Consolidated Short-Term Borrowing Arrangements

At September 30, 2015, the Company has $350 million of short-term borrowing capacity.  As reduced by borrowings currently outstanding, approximately $280 million was available at September 30, 2015. This short-term credit facility was amended on October 31, 2014 to, among other things, extend the maturity until October 31, 2019.  The maximum limit of the facility remained unchanged. This facility is used to supplement working capital needs and also to fund capital investments and debt redemptions. 

The Company has historically funded its short-term borrowing needs through the commercial paper market and has the ability to use the short-term borrowing facility. 

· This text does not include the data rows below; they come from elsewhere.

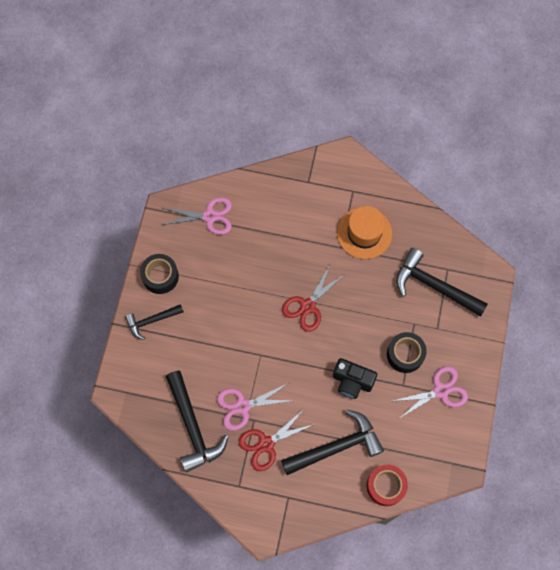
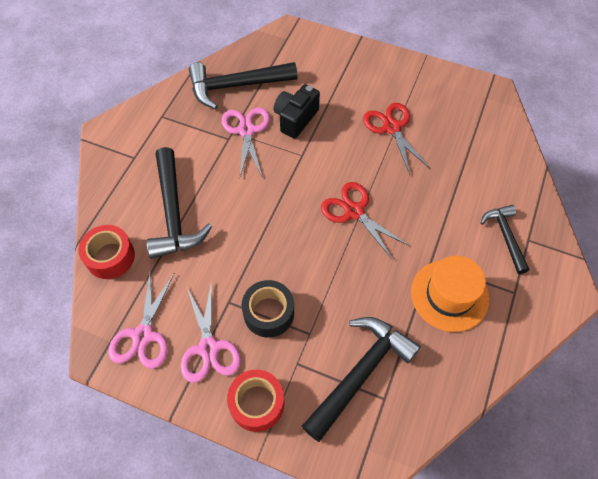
camera: 100 degrees right, 10 degrees down
(152, 321) = (359, 65): black hammer -> black hammer (505, 236)
(160, 276) = (410, 77): black tape -> none
(210, 216) = (481, 129): pink scissors -> pink scissors (143, 335)
(266, 444) = (198, 146): red scissors -> red scissors (392, 127)
(352, 381) = (247, 243): black camera -> black camera (295, 119)
(470, 349) = (257, 403): none -> red tape

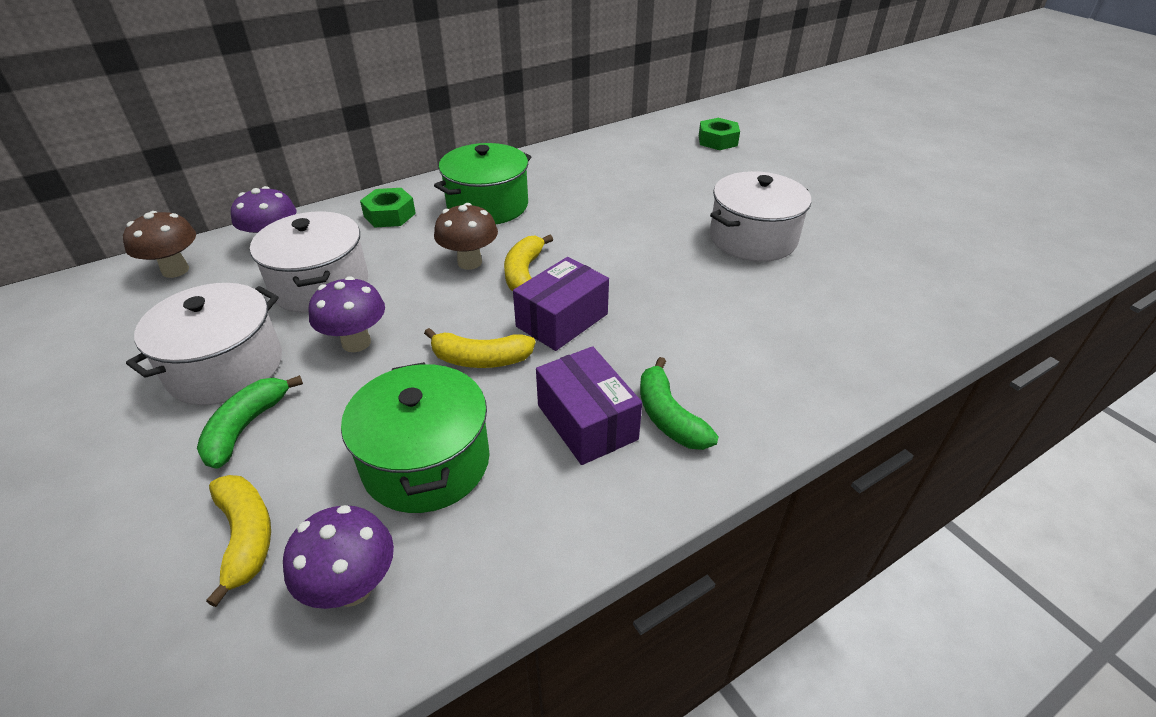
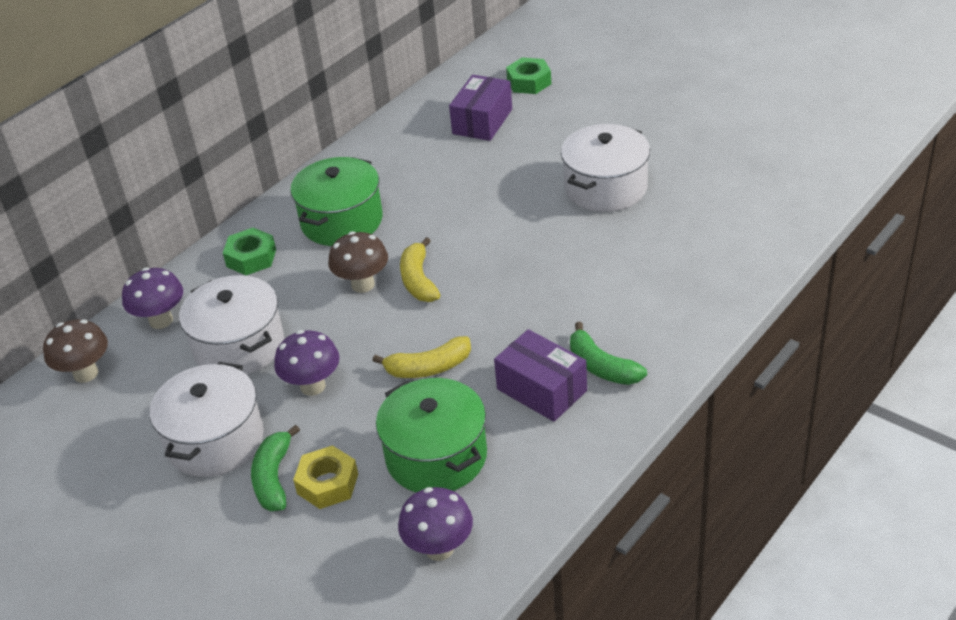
camera: 15 degrees left, 0 degrees up
(246, 537) = (338, 546): yellow banana -> none
(292, 453) = (327, 484): none -> yellow nut
(562, 320) = (477, 314): purple box -> purple box (482, 121)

Following is certain information regarding these short-term borrowing arrangements.
 
(In millions)
2015
 
2014
As of September 30
 
 
 
   Balance Outstanding
$70.2
 
$60.1
   Weighted Average Interest Rate
0.37%
 
0.31%
Nine Months Ended September 30 Average
 
 
 
   Balance Outstanding
$41.8
 
$15.3
   Weighted Average Interest Rate
0.38%
 
0.28%
Maximum Month End Balance Outstanding
$121.5
 
$60.1
 
 
 
 
(In millions)
2015
 
2014
Quarterly Average - September 30
 
 
 
   Balance Outstanding
$52.9
 
$43.0
   Weighted Average Interest Rate
0.37%
 
0.28%
Maximum Month End Balance Outstanding
$70.2
 
$60.1

Potential Uses of Liquidity

Pension Funding Obligations
For the nine months ended September 30, 2015, Vectren contributed $20 million to its qualified pension plans and Utility Holdings funded substantially all of the total contribution. Vectren does not anticipate making further contributions in 2015.

Planned Capital Expenditures
Capital expenditures are estimated at $120 million for the remainder of 2015.

Contractual Obligations
The Company’s contractual obligations primarily consist of debt issued by the Company and its subsidiaries as well as certain plant and nonutility plant purchase commitments. For the nine months ended September 30, 2015, there were no significant changes to the Company’s contractual obligations from those identified in the Company’s Annual Report on Form 10-K for the year ended December 31, 2014, other than those which occur in the normal and ordinary course of business and those mentioned below.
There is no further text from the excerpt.